In the flow loop tests, the meter performed better at low GVF. As the amount of GVF was increased, the accuracy of the readings from the meter decreased. Under these conditions, Perry said the meter tended to overstate the liquid as the GVF increased. Still, he pointed out that the overall volume was accurate, the difficulty was in measuring the proportions of gas, and liquids.

Field test

Perry took the multiphase meter onto an offshore platform in the Gulf of Mexico to field test it against a three-phase separator. For six months, the meter was reading flows from 11 wells. These readings were graphed so they could be evaluated. The variance in gas readings was much broader than that of the liquids, indicating there was a problem with the gas lift system used on the field.
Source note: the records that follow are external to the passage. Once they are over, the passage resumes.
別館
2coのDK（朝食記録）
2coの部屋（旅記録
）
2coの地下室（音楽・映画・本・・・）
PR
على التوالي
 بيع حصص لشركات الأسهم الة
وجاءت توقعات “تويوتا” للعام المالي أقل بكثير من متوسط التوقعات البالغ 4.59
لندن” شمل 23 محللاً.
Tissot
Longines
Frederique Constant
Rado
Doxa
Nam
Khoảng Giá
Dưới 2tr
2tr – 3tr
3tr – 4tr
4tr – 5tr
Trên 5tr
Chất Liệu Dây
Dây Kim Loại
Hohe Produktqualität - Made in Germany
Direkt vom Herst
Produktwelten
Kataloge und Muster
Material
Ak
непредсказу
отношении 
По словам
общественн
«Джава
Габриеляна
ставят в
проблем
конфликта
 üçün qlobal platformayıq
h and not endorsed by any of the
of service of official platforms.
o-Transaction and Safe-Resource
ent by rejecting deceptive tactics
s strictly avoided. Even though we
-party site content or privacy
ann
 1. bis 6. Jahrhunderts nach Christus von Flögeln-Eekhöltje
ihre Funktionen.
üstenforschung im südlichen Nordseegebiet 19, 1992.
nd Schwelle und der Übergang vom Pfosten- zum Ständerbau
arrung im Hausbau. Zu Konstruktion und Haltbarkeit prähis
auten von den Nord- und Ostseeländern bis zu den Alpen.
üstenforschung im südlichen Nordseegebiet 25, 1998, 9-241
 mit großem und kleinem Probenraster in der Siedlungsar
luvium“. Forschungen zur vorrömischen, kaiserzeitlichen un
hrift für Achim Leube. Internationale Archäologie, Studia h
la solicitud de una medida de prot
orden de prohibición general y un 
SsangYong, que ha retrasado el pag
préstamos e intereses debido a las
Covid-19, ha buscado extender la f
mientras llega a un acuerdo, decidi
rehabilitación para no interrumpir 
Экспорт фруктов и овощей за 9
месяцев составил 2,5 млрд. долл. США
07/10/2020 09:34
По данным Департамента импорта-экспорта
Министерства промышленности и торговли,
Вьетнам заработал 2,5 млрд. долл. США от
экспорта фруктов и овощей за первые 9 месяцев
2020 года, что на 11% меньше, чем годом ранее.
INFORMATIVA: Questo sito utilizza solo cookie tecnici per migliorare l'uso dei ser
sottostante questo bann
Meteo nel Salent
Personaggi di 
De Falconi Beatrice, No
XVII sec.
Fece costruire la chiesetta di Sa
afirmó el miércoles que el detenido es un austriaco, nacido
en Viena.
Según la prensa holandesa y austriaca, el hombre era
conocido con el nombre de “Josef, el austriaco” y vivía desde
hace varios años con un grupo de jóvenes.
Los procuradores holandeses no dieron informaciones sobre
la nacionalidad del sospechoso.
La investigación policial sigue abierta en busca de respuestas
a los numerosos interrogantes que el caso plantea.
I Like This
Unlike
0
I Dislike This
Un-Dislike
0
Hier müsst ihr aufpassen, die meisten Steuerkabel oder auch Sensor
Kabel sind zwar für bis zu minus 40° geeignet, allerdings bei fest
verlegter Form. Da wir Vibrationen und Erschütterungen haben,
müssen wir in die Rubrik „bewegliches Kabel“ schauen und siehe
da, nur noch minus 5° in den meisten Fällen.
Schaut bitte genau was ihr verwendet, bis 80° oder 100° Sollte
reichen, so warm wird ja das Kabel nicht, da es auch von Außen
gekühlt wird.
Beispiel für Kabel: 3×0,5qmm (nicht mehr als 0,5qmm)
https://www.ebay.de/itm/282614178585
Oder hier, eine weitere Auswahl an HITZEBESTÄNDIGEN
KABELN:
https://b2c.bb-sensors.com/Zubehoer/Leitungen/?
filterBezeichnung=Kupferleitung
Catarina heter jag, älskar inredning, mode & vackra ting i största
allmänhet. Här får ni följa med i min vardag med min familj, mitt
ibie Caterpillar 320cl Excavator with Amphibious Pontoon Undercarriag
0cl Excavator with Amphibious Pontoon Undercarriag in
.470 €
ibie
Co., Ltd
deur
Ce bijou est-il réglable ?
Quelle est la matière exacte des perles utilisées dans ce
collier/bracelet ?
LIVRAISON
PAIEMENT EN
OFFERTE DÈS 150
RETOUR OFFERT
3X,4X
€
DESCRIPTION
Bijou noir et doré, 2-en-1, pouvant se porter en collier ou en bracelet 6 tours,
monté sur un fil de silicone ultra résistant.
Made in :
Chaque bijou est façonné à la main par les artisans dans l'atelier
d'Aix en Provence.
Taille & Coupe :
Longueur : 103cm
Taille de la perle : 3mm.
In the area of water cut, the field test correlated with the flow loop results.

The gas readings were less definite. Still, Perry points out the accuracy of these field readings was measured against data from the separator. If there were inaccuracies in these measurements they would cause abnormalities in the accuracy of the multiphase results. Perry also said the multiphase meter was operating at its lower operating limit and might require higher volumes of flow to give accurate readings.

At the present, multiphase meters are no real threat to the three-phase separator market. They are more of a specialty application, being too expensive to justify replacing the units already in the field.

Also, the meters currently on the market require a high flow rate to be accurate. Perry said further development is required to come up with a multiphase meter that will be inexpensive and reliable enough to be retrofitted into existing platforms and part of the initial design on new installations.